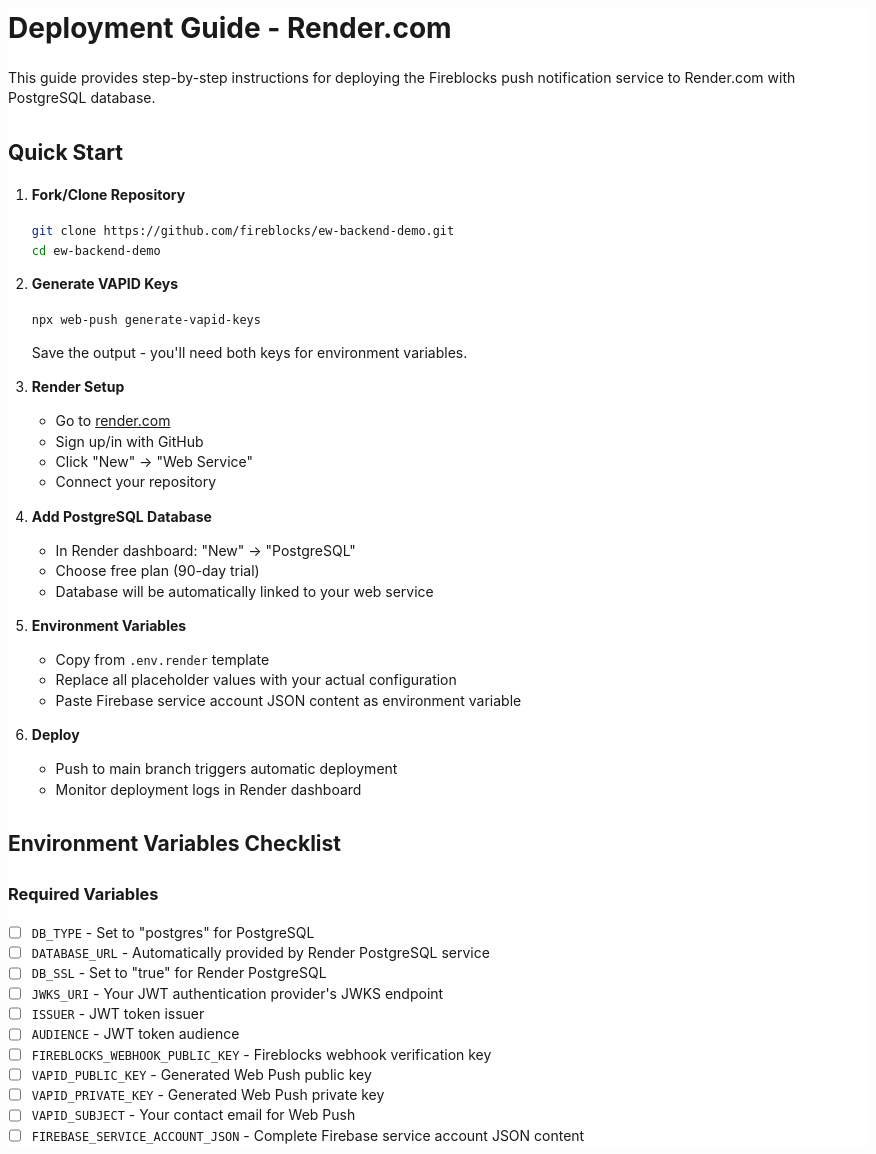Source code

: # Deployment Guide - Render.com

This guide provides step-by-step instructions for deploying the Fireblocks push notification service to Render.com with PostgreSQL database.

## Quick Start

1. **Fork/Clone Repository**
   ```bash
   git clone https://github.com/fireblocks/ew-backend-demo.git
   cd ew-backend-demo
   ```

2. **Generate VAPID Keys**
   ```bash
   npx web-push generate-vapid-keys
   ```
   Save the output - you'll need both keys for environment variables.

3. **Render Setup**
   - Go to [render.com](https://render.com)
   - Sign up/in with GitHub
   - Click "New" → "Web Service"
   - Connect your repository

4. **Add PostgreSQL Database**
   - In Render dashboard: "New" → "PostgreSQL"
   - Choose free plan (90-day trial)
   - Database will be automatically linked to your web service

5. **Environment Variables**
   - Copy from `.env.render` template
   - Replace all placeholder values with your actual configuration
   - Paste Firebase service account JSON content as environment variable

6. **Deploy**
   - Push to main branch triggers automatic deployment
   - Monitor deployment logs in Render dashboard

## Environment Variables Checklist

### Required Variables
- [ ] `DB_TYPE` - Set to "postgres" for PostgreSQL
- [ ] `DATABASE_URL` - Automatically provided by Render PostgreSQL service
- [ ] `DB_SSL` - Set to "true" for Render PostgreSQL
- [ ] `JWKS_URI` - Your JWT authentication provider's JWKS endpoint
- [ ] `ISSUER` - JWT token issuer
- [ ] `AUDIENCE` - JWT token audience
- [ ] `FIREBLOCKS_WEBHOOK_PUBLIC_KEY` - Fireblocks webhook verification key
- [ ] `VAPID_PUBLIC_KEY` - Generated Web Push public key
- [ ] `VAPID_PRIVATE_KEY` - Generated Web Push private key
- [ ] `VAPID_SUBJECT` - Your contact email for Web Push
- [ ] `FIREBASE_SERVICE_ACCOUNT_JSON` - Complete Firebase service account JSON content
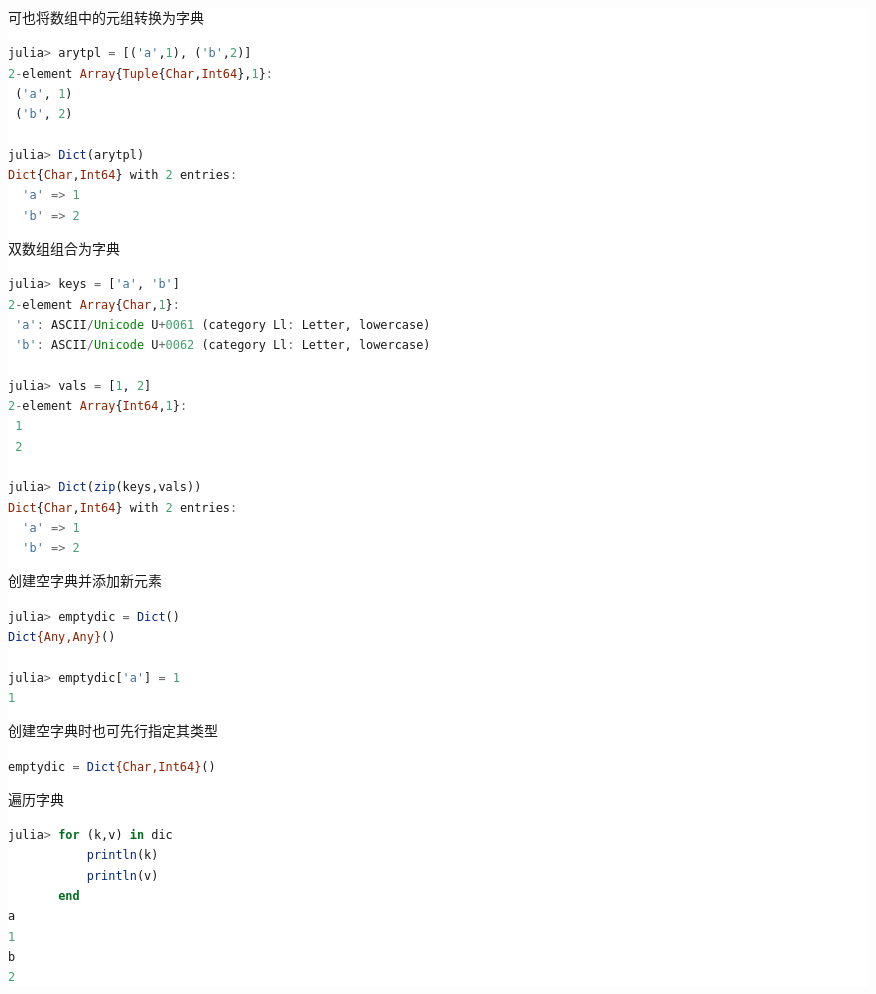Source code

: 可也将数组中的元组转换为字典

```julia
julia> arytpl = [('a',1), ('b',2)]
2-element Array{Tuple{Char,Int64},1}:
 ('a', 1)
 ('b', 2)

julia> Dict(arytpl)
Dict{Char,Int64} with 2 entries:
  'a' => 1
  'b' => 2
```



双数组组合为字典

```julia
julia> keys = ['a', 'b']
2-element Array{Char,1}:
 'a': ASCII/Unicode U+0061 (category Ll: Letter, lowercase)
 'b': ASCII/Unicode U+0062 (category Ll: Letter, lowercase)

julia> vals = [1, 2]
2-element Array{Int64,1}:
 1
 2

julia> Dict(zip(keys,vals))
Dict{Char,Int64} with 2 entries:
  'a' => 1
  'b' => 2
```



创建空字典并添加新元素

```julia
julia> emptydic = Dict()
Dict{Any,Any}()

julia> emptydic['a'] = 1
1
```

创建空字典时也可先行指定其类型

```julia
emptydic = Dict{Char,Int64}()
```



遍历字典

```julia
julia> for (k,v) in dic
           println(k)
           println(v)
       end
a
1
b
2
```
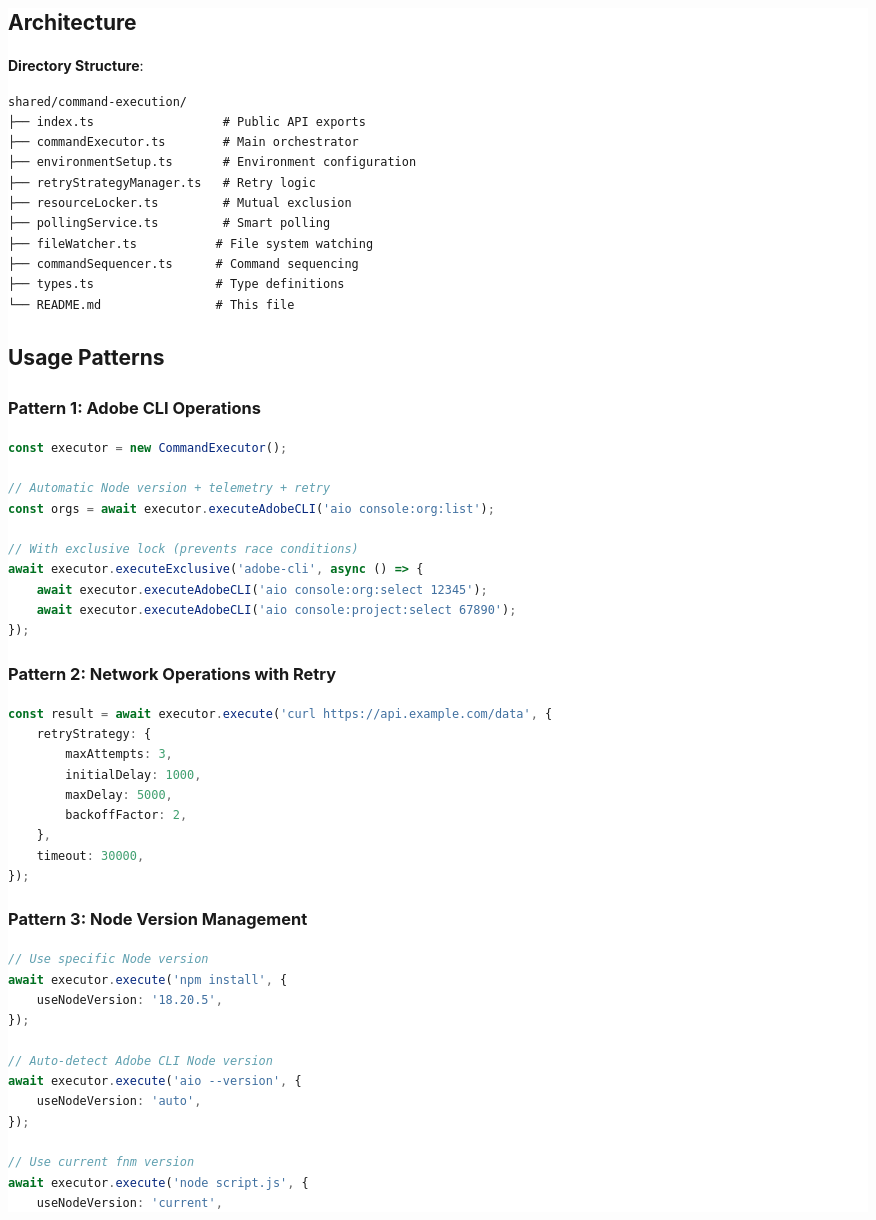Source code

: ## Architecture

**Directory Structure**:
```
shared/command-execution/
├── index.ts                  # Public API exports
├── commandExecutor.ts        # Main orchestrator
├── environmentSetup.ts       # Environment configuration
├── retryStrategyManager.ts   # Retry logic
├── resourceLocker.ts         # Mutual exclusion
├── pollingService.ts         # Smart polling
├── fileWatcher.ts           # File system watching
├── commandSequencer.ts      # Command sequencing
├── types.ts                 # Type definitions
└── README.md                # This file
```

## Usage Patterns

### Pattern 1: Adobe CLI Operations

```typescript
const executor = new CommandExecutor();

// Automatic Node version + telemetry + retry
const orgs = await executor.executeAdobeCLI('aio console:org:list');

// With exclusive lock (prevents race conditions)
await executor.executeExclusive('adobe-cli', async () => {
    await executor.executeAdobeCLI('aio console:org:select 12345');
    await executor.executeAdobeCLI('aio console:project:select 67890');
});
```

### Pattern 2: Network Operations with Retry

```typescript
const result = await executor.execute('curl https://api.example.com/data', {
    retryStrategy: {
        maxAttempts: 3,
        initialDelay: 1000,
        maxDelay: 5000,
        backoffFactor: 2,
    },
    timeout: 30000,
});
```

### Pattern 3: Node Version Management

```typescript
// Use specific Node version
await executor.execute('npm install', {
    useNodeVersion: '18.20.5',
});

// Auto-detect Adobe CLI Node version
await executor.execute('aio --version', {
    useNodeVersion: 'auto',
});

// Use current fnm version
await executor.execute('node script.js', {
    useNodeVersion: 'current',
```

▶ Task item
Check the data for lines with "Firebase" and give only their number.

▶ Answer box
2